Dono de restaurante cai em golpe de R$ 1,5 milhão e quase vai à falência, mas um post viral salvou o negócio

O que parecia o fim de uma história virou um recomeço improvável, quase um “milagre”. Nos últimos meses, o restaurante vegano Caravan of Dreams, no bairro East Village, em Nova York, enfrentava uma crise. Endividado, afetado por uma parceria malsucedida e pelas mudanças no perfil da vizinhança após a pandemia, o negócio mais antigo do segmento na cidade estava à beira de fechar as portas.
“Estávamos em risco real de quebrar”, afirmou o proprietário, Angel Moreno, de 76 anos, ao New York Post.

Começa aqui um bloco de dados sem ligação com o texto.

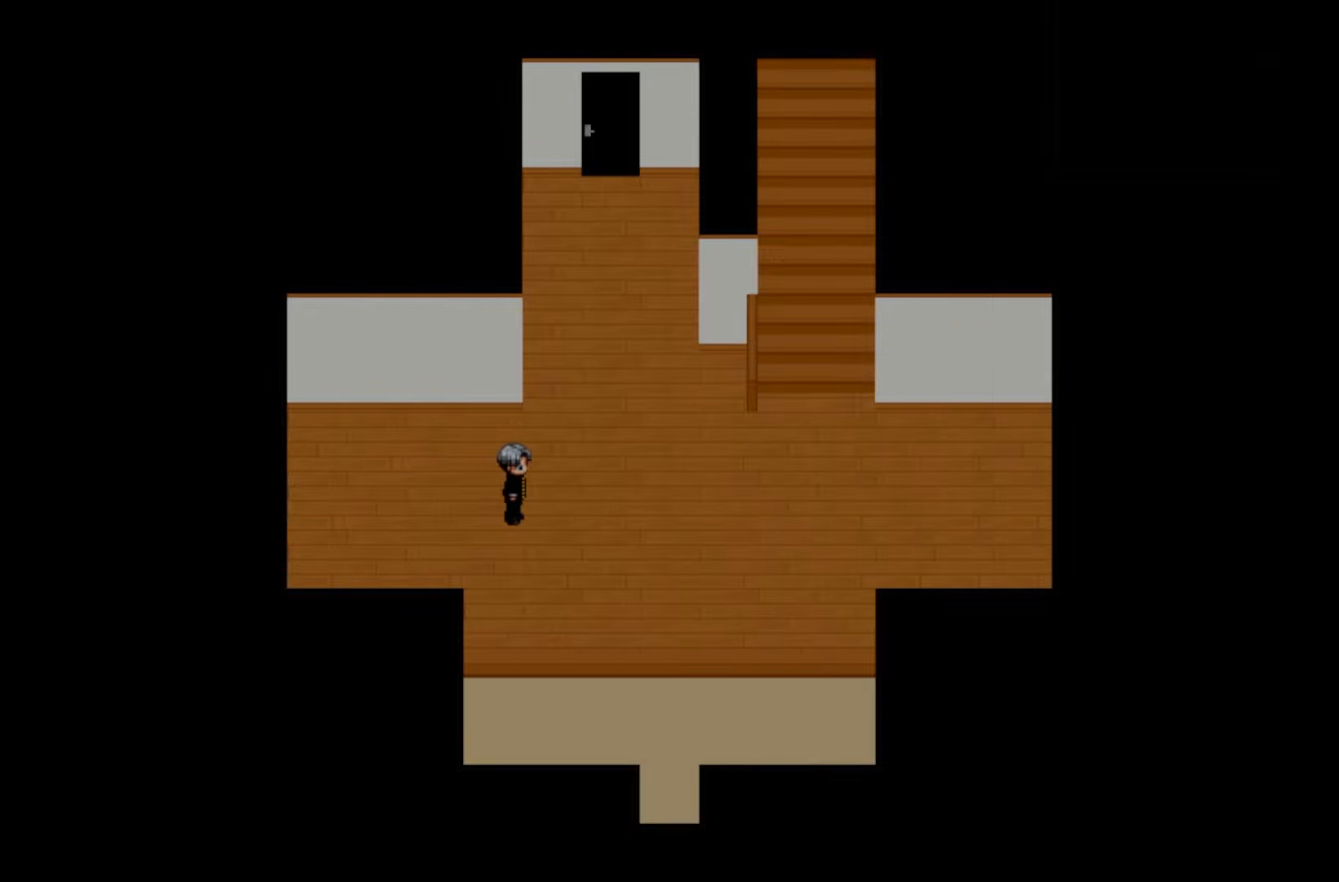
{"keys": [], "events": []}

Com cerca de US$ 200 mil em dívidas (aproximadamente R$ 1 milhão) acumuladas entre aluguel, empréstimos e outros custos, Moreno chegou a cogitar transformar o restaurante em uma cooperativa ou organização sem fins lucrativos para sobreviver.
Foi então que surgiu uma reviravolta inesperada — e ela estava mais próxima do que ele imaginava.
Um cliente frequente da casa, Brandon Stanton, criador do projeto Humans of New York, decidiu contar a história do restaurante nas redes sociais após saber das dificuldades enfrentadas pelo dono. “Era um enigma para mim: a comida é excelente, o atendimento é ótimo, mas não havia movimento suficiente. Eu nunca entendi como o negócio se sustentava”, disse Stanton.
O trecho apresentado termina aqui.